Machine Learning
Homework 4/5
Due: March 30, 2004 (midnight)
For this assignment you will perform some analyses related to learning
theory and then use WEKA to experiment with some recent learning methods
discussed in class: support vector machine, instance-based learner, and
ensemble methods.
- Exercise 7.2 (page 227 of Mitchell's book). Show all work and justify
all answers.
- Exercise 7.5 (b) (page 228 of Mitchell's book). Show all work and justify
all answers.
- Using WEKA's experimenter environment, perform the following
experiment. This is similar to the experiment performed in HW3, but note
differences.
- For the Results Destination section, select ARFF file and provide a
file name in which to store the experimental results.
- For Experiment Type, choose 10-fold cross-validation and
classification.
- For Iteration Control, choose 1 iteration and
data sets first. (*** different from HW3)
- Select the following five datasets that come with WEKA:
contact-lenses, iris, labor, soybean and weather.
- Select the following classifiers with default parameter settings,
except as noted (*** different from HW3):
- bayes.NaiveBayes
- trees.j48.J48
- lazy.IBk
- lazy.IBk -K 3
- lazy.IBk -K 5
- functions.supportVector.SMO
- meta.AdaBoostM1 (with J48 as the base classifer)

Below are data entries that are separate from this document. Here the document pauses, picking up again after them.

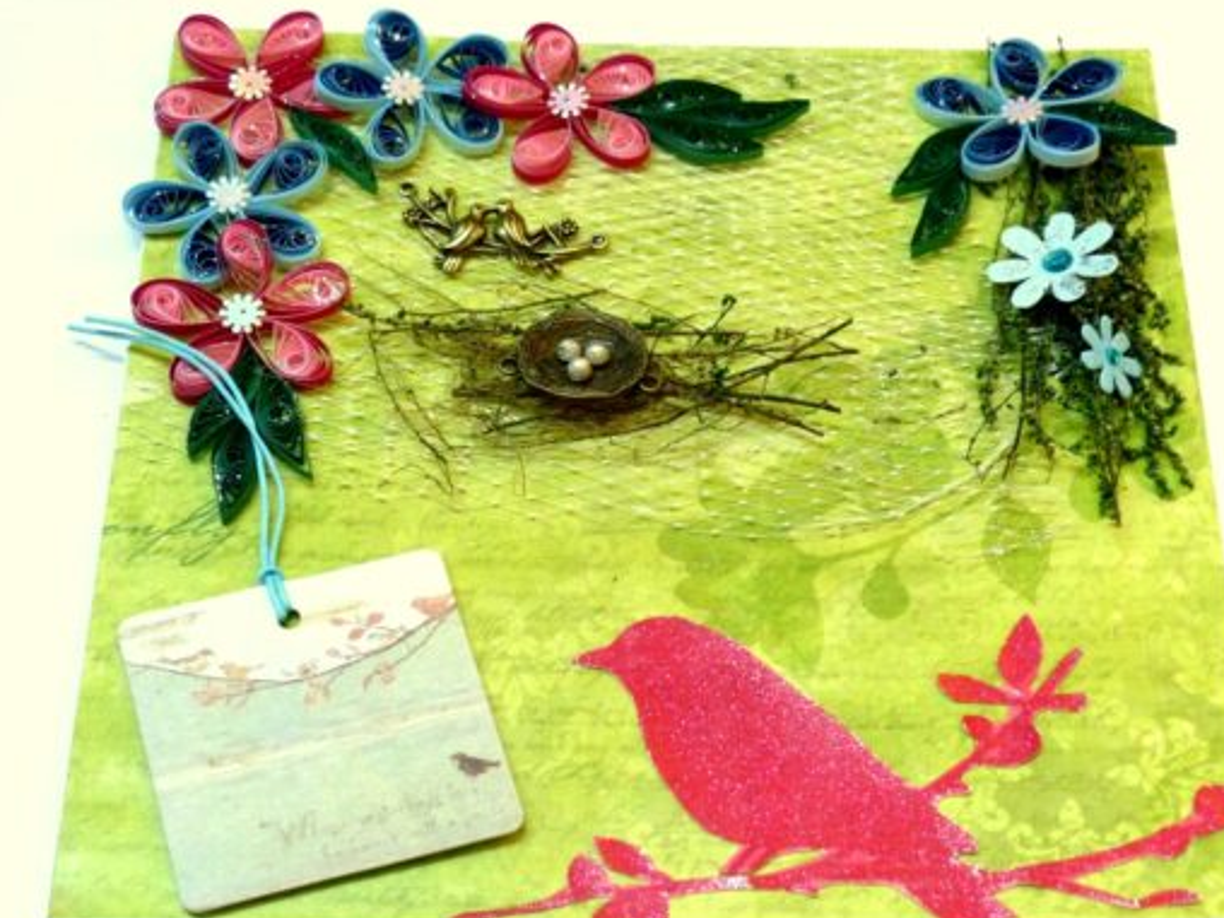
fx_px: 2546
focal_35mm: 72
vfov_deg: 20.4
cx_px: 660
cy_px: 448
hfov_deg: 27.0
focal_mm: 10.9
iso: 400
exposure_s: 1/50
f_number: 3.5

- meta.vote (with ConjunctiveRule, NaiveBayes, and J48 as the ensemble
classifers)
- Run the experiment.
- Analyze the results by loading the ARFF results file, select
"Percent_incorrect" as the comparison field, set the significance level to
0.05, select NaiveBayes as the test base, check to show standard
deviations, and perform the test. (*** different from HW3)

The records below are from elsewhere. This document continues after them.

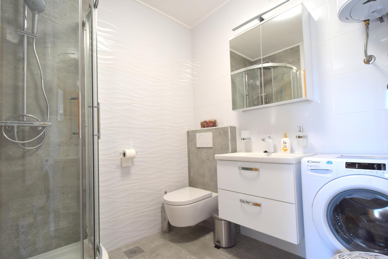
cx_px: 194
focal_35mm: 15
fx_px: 162
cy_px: 130
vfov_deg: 77.3
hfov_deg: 100.4
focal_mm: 10
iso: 400
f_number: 4.5
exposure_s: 1/80
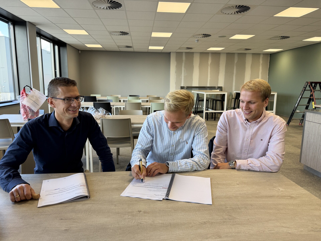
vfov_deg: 56.8
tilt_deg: -9.2
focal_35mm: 24
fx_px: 223
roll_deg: -0.6
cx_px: 160
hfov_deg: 71.6
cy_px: 120
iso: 80
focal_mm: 6.76
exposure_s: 1/157
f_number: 1.78
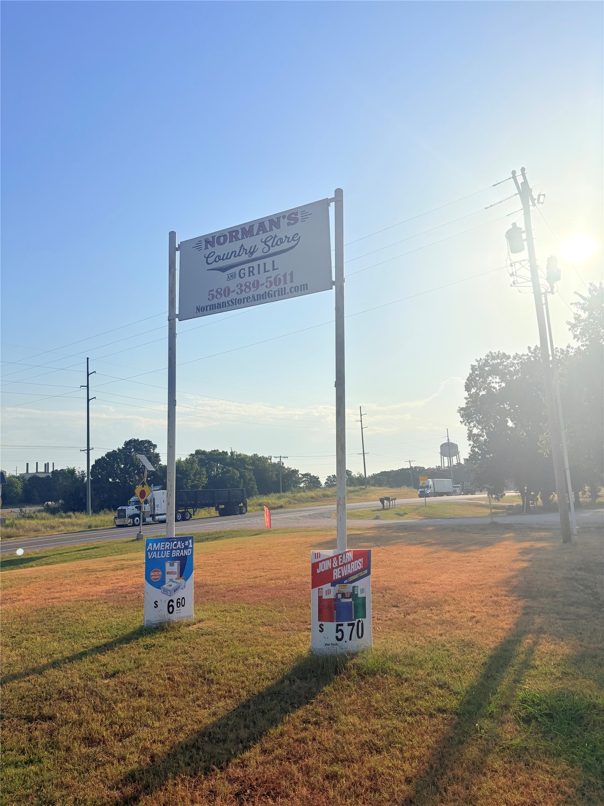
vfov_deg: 67.3
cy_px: 403
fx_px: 605
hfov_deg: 53.1
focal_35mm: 26
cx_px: 302
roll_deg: +3.1
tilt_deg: +9.8
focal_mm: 5.96
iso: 50
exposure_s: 1/14493
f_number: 1.6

- Construct a table of classifiers vs. datasets, and in each entry,
enter the error and standard deviation of that classifier on that dataset
from the above experiment. Also, add an asterisk to the end of the entry
for each dataset/classifier pair for which the classifier outperforms
NaiveBayes at the 0.05 level.
- For each dataset indicate which classifier has the best performance on
that dataset, where "best" is based on the error value alone, ignoring
standard deviation and significance.
- For the three versions of the IBk lazy learner, indicate which one had
the lowest error for each of the datasets.
- For the two ensemble learners (AdaBoostM1 and Vote), indicate which
one had the lowest error for each of the datasets.
- Email to me (holder@cse.uta.edu)
your nicely-formatted report (MSWord, PDF or PostScript) containing the
requested information referred to above.